### Task list
A. From the model-training tutorial, extract the passage between "predictions: The model’s" and "example in x_train.", inclusive.
B. In the model-training tutorial, what is the full name that the optimizer abbreviation Adam stands for?

### Document excerpt
========================================

Ours has already been normalised :) so logits is false!

Back to the code - Let's go ahead and use our loss function

Next line of code:

loss_fn(y_train[:1], predictions).numpy()

Quick breakdown:

loss_fn: A loss function (specifically, Sparse Categorical Cross-Entropy).

y_train: The true labels (ground truth) for training data.

predictions: The model’s output (logits or raw scores) for a specific example (in this case, the first example in the training data).

Putting it together:

loss_fn(y_train[:1], predictions) Computes the loss between the true labels and the model’s predictions.

If you want to, you can look at the y_train[:1] slice of the the y_train array to get the 'truth' of the first example in x_train.

print(y_train[:1])

So we can see it shows the first example's true label is : (Drum roll)

[5]

and If you are so inclined - you can pull out the first x_train model to see that 5 in its digital form:

print(x_train[:1])

Although this comes out a bit messy and you have to go through aligning some of the brackets if you want to see this in all its glory - you can just trust me that it is a 5 if you like :D

So to summarise our loss function:

It represents how well the model’s predictions match the ground truth labels.

Lower loss values indicate better alignment between predictions and true labels.

The specific value you get (e.g., 2.3631315) reflects the quality of the model’s performance on that particular example.

Loss functions are essential for training neural networks.

They guide the optimization process by quantifying how far the model’s predictions are from the actual targets.

Now on to the fun bit, let's train and evaluate our model

Compile the model!!!

Our next line of code:

model.compile(optimizer='adam',
              loss=loss_fn,
              metrics=['accuracy'])

The model will use the adam algorithm to update its weights based on the loss function value.

Adam

The adam algorithm is a bit complicated and gets a bot mathsy - but as a short summary of it is as follows:

The Adam algorithm (short for Adaptive Moment Estimation) is an optimization technique commonly used in training neural networks.

The key steps in Adam are:

Estimating the first moment (mean) and second moment (uncentered variance) of the gradients.

Adapting the learning rate for each parameter during training

Computing individual adaptive learning rates for each weight (parameter)

It adapts these rates as learning unfolds

That'll do on Adam... one for a deep dive another time I feel :)

The other bits of the code are straightforward, specifying our loss function - We know the loss function: is the loss_fn function that you defined earlier, which measures how well the model fits the data.

Finally the metric - accuracy is simply the fraction of correct predictions made by a model

The model will also evaluate its performance using the accuracy metric, which is the fraction of correctly classified samples.

Now let's train our model!

Fitting your model

model.fit(x_train, y_train, epochs=20)

So what does this model.fit business do?

It means that the model will learn from the input data (x_train) and the corresponding labels (y_train) by adjusting its parameters over 20 iterations (epochs).

For each epoch, the data will be divided into batches of a certain size (specified by the batch_size argument) and the model will update its parameters after processing each batch.

We haven't specified the batch size, so that will pick up the default in the constructor as below:

model.fit(x_train, y_train, batch_size=32, epochs=10)

========================================

[Collected data entries]
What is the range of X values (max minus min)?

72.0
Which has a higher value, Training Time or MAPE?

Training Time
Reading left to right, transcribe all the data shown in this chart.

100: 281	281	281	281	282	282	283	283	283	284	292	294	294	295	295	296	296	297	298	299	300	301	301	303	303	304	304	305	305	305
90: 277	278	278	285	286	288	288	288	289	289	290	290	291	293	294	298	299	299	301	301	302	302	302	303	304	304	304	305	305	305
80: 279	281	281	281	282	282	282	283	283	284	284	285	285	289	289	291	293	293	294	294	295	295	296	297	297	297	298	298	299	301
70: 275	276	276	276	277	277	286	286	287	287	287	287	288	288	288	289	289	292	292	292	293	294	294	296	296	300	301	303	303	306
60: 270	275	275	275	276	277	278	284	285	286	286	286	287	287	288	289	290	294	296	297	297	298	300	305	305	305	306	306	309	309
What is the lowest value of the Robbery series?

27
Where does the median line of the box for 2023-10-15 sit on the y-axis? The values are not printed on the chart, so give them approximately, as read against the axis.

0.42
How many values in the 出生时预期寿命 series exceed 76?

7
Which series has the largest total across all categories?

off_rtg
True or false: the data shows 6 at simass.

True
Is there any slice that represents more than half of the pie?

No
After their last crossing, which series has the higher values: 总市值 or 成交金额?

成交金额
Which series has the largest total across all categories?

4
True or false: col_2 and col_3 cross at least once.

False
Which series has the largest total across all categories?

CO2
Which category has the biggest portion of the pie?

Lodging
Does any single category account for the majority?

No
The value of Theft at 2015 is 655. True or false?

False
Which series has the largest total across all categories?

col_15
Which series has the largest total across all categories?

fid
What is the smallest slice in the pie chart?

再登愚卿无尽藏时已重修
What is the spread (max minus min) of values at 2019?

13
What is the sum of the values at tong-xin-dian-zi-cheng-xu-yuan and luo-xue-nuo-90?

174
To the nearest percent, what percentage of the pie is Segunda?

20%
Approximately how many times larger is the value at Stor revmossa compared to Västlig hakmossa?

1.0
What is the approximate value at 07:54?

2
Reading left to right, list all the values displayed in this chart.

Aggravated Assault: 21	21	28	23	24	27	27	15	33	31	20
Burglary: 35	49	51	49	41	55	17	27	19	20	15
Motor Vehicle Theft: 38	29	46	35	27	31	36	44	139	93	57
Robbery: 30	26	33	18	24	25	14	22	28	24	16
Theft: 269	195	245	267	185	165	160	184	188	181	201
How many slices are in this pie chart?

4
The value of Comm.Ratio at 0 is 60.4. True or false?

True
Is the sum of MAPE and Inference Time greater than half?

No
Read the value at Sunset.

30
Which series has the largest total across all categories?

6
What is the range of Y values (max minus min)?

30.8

========================================

### Responses to the exercise
A.
predictions: The model’s output (logits or raw scores) for a specific example (in this case, the first example in the training data).

Putting it together:

loss_fn(y_train[:1], predictions) Computes the loss between the true labels and the model’s predictions.

If you want to, you can look at the y_train[:1] slice of the the y_train array to get the 'truth' of the first example in x_train.

B. Adaptive Moment Estimation